Locate every line in the items below that contains the word "browsing" and copy each of those lines.

Exercise material:
_ _ _ _ _ _ _

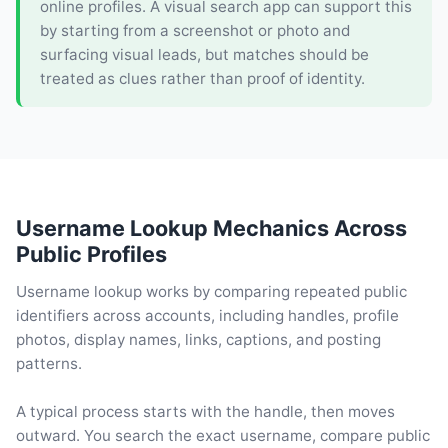
online profiles. A visual search app can support this
by starting from a screenshot or photo and
surfacing visual leads, but matches should be
treated as clues rather than proof of identity.
Username Lookup Mechanics Across
Public Profiles
Username lookup works by comparing repeated public
identifiers across accounts, including handles, profile
photos, display names, links, captions, and posting
patterns.
A typical process starts with the handle, then moves
outward. You search the exact username, compare public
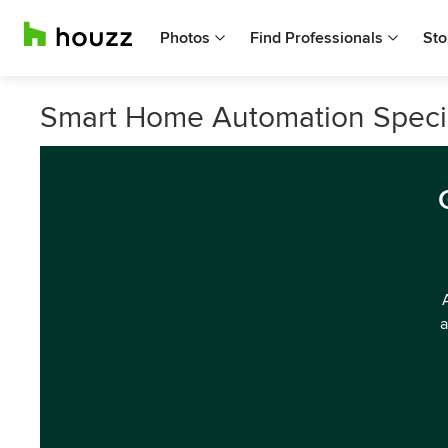
Photos
Find Professionals
Sto
Smart Home Automation Special
a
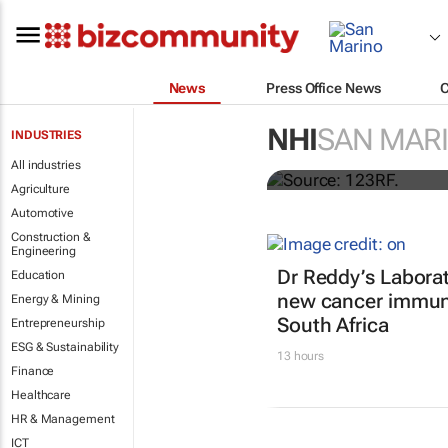
News
Press Office News
Accenture an
NHI
SAN MAR
INDUSTRIES
NHS England
All industries
Agriculture
Automotive
Construction &
Engineering
Dr Reddy’s Laborat
Education
new cancer immun
Energy & Mining
South Africa
Entrepreneurship
ESG & Sustainability
13 hours
Finance
Healthcare
HR & Management
ICT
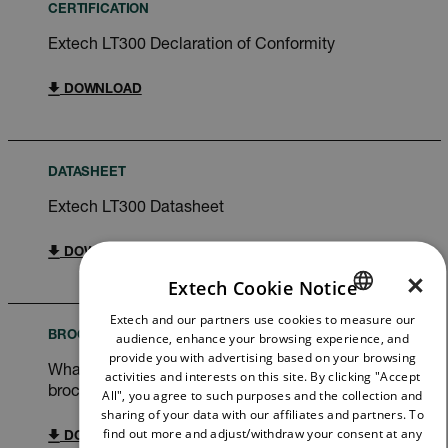
CERTIFICATION
Extech LT300 Declaration of Conformity
DOWNLOAD
DATASHEET
Extech LT300 Datasheet
DOWNLOAD
×
Extech Cookie Notice
Extech and our partners use cookies to measure our
ENGLISH
audience, enhance your browsing experience, and
BROCHURE
GERMAN
provide you with advertising based on your browsing
What do you need to measure? FLIR WDYNTM
activities and interests on this site. By clicking "Accept
FRENCH
brochure
All", you agree to such purposes and the collection and
sharing of your data with our affiliates and partners. To
SPANISH
find out more and adjust/withdraw your consent at any
DOWNLOAD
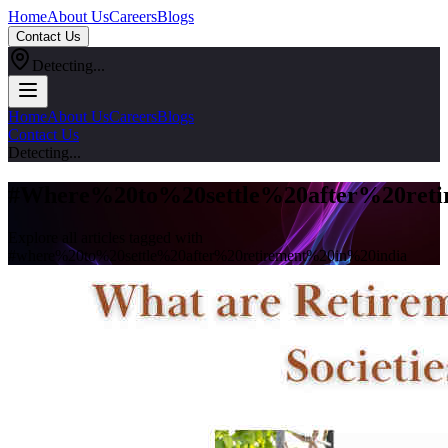
Home
About Us
Careers
Blogs
Contact Us
Detecting...
Home
About Us
Careers
Blogs
Contact Us
Detecting...
#
Where%20to%20settle%20after%20reti
Explore all articles tagged with
#
where%20to%20settle%20after%20retirement%20in%20india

_ _ _ _ _ _ _

Solution:
audience, enhance your browsing experience, and
provide you with advertising based on your browsing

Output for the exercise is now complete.